The resources for this dataset can be found at https://www.openml.org/d/40900

Author: Markus Goldstein  
Source: [Dataverse](http://www.madm.eu/downloads https://dataverse.harvard.edu/dataset.xhtml?persistentId=doi:10.7910/DVN/OPQMVF)  
Please cite:   

The satellite dataset comprises of features extracted from satellite observations. In particular, each image was taken under four different light wavelength, two in visible light (green and red) and two infrared images. The task of the original dataset is to classify the image into the soil category of the observed region. 

### Classes
We defined the soil classes “red soil”, “gray soil”, “damp gray soil” and “very damp gray soil” as the normal class. From the semantically different classes “cotton crop” and “soil with vegetation stubble” anomalies are sampled. 
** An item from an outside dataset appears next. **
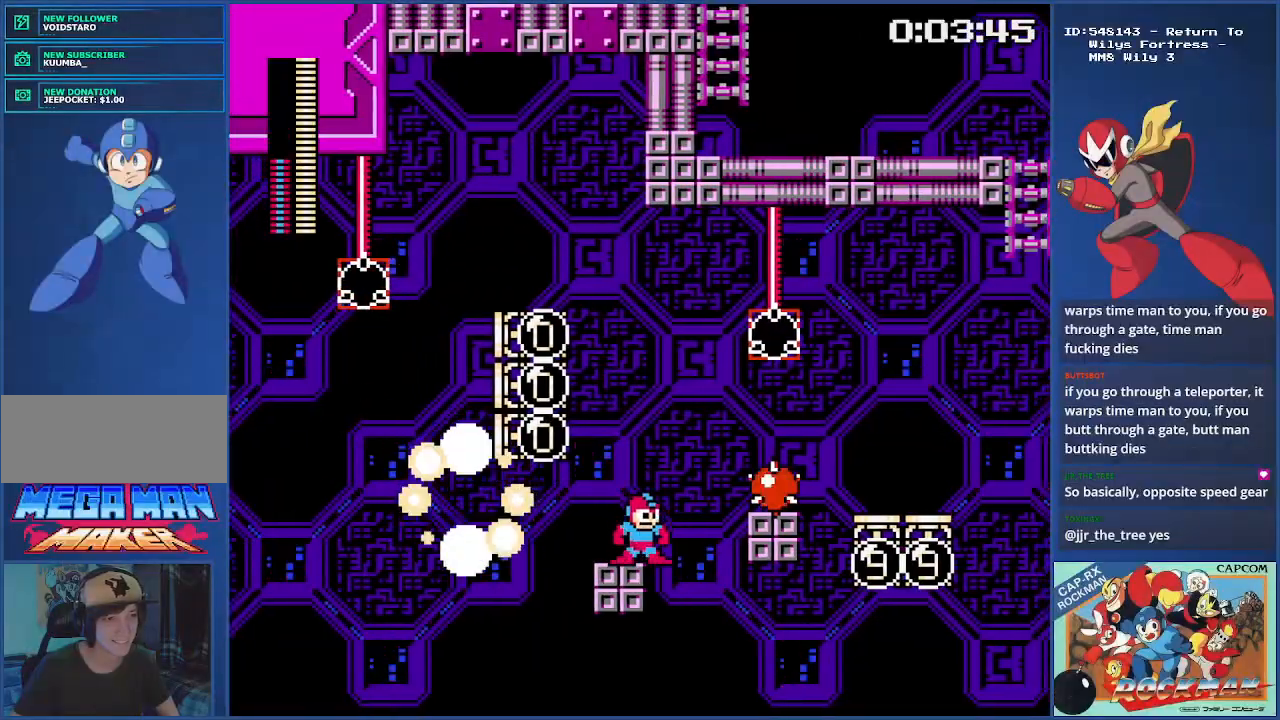
{"buttons": [], "events": []}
After merging the original training and test set into a single dataset, the resulting dataset contains 5,025 normal instances as well as 75 randomly sampled anomalies (1.49%) with 36 dimensions 

### Relevant Papers

Goldstein, Markus, and Seiichi Uchida. A comparative evaluation of unsupervised anomaly detection algorithms for multivariate data." PloS one 11.4 (2016): e0152173 

This dataset is not the original dataset. The target variable 'Target' is relabeled into 'Normal' and 'Anomaly'